» Input data

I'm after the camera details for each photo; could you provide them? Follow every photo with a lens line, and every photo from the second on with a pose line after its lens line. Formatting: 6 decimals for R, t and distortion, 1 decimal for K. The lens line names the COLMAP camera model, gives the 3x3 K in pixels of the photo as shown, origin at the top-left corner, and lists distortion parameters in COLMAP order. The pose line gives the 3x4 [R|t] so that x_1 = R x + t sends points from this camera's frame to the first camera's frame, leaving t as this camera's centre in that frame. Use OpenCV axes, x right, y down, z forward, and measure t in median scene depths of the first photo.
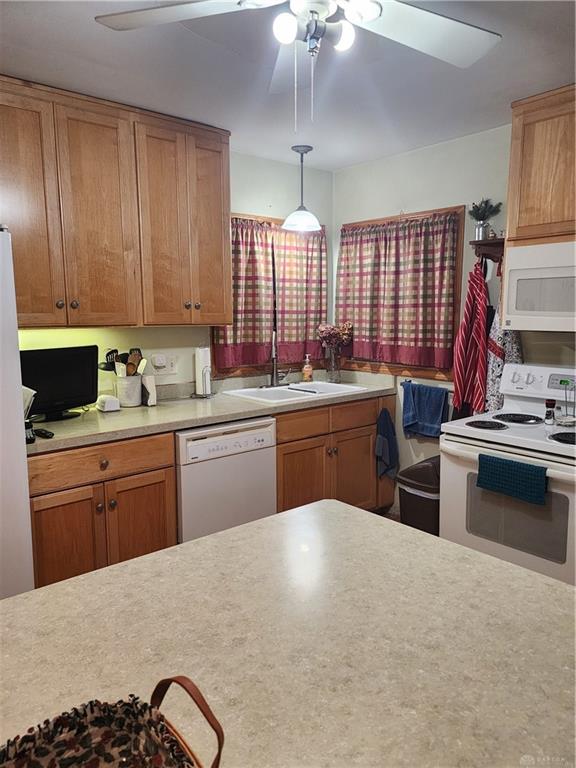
lens RADIAL K [[562.3, 0, 288.2], [0, 562.3, 388.8], [0, 0, 1]] dist [0.065432, -0.052764]
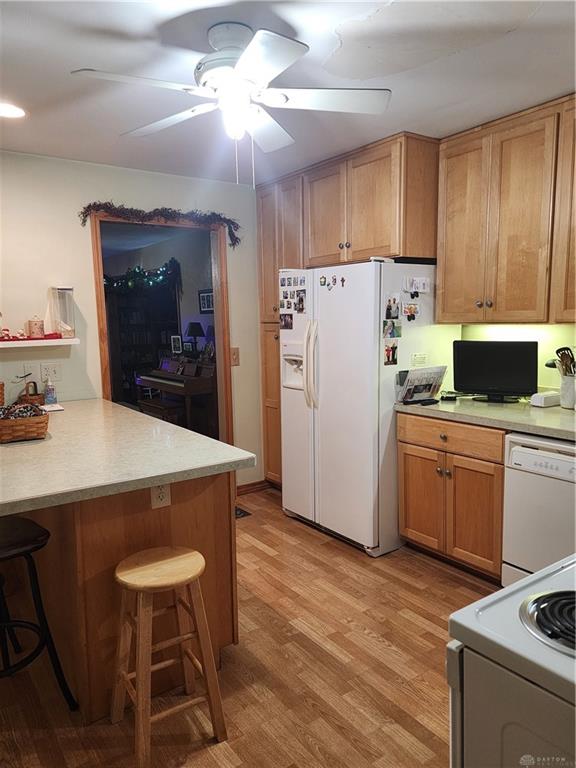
lens RADIAL K [[562.3, 0, 293.3], [0, 562.3, 392.0], [0, 0, 1]] dist [0.065432, -0.052764]
pose [[-0.104625, 0.143376, -0.984122, 0.742988], [-0.118852, 0.980659, 0.155507, -0.093337], [0.987384, 0.133234, -0.085561, 0.650634]]
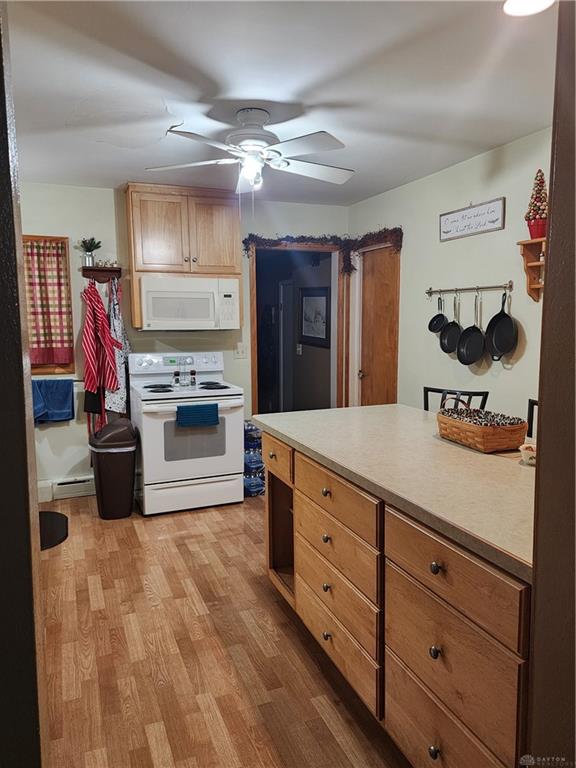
lens RADIAL K [[562.3, 0, 288.5], [0, 562.3, 381.5], [0, 0, 1]] dist [0.065432, -0.052764]
pose [[0.333870, -0.102387, 0.937042, -0.884469], [0.135728, 0.988946, 0.059698, -0.005979], [-0.932796, 0.107252, 0.344077, 0.132197]]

» Problem description
Transcribe the whole listing exactly but exclude images.

» Solution
I'm after the camera details for each photo; could you provide them? Follow every photo with a lens line, and every photo from the second on with a pose line after its lens line. Formatting: 6 decimals for R, t and distortion, 1 decimal for K. The lens line names the COLMAP camera model, gives the 3x3 K in pixels of the photo as shown, origin at the top-left corner, and lists distortion parameters in COLMAP order. The pose line gives the 3x4 [R|t] so that x_1 = R x + t sends points from this camera's frame to the first camera's frame, leaving t as this camera's centre in that frame. Use OpenCV axes, x right, y down, z forward, and measure t in median scene depths of the first photo.
lens RADIAL K [[562.3, 0, 288.2], [0, 562.3, 388.8], [0, 0, 1]] dist [0.065432, -0.052764]
lens RADIAL K [[562.3, 0, 293.3], [0, 562.3, 392.0], [0, 0, 1]] dist [0.065432, -0.052764]
pose [[-0.104625, 0.143376, -0.984122, 0.742988], [-0.118852, 0.980659, 0.155507, -0.093337], [0.987384, 0.133234, -0.085561, 0.650634]]
lens RADIAL K [[562.3, 0, 288.5], [0, 562.3, 381.5], [0, 0, 1]] dist [0.065432, -0.052764]
pose [[0.333870, -0.102387, 0.937042, -0.884469], [0.135728, 0.988946, 0.059698, -0.005979], [-0.932796, 0.107252, 0.344077, 0.132197]]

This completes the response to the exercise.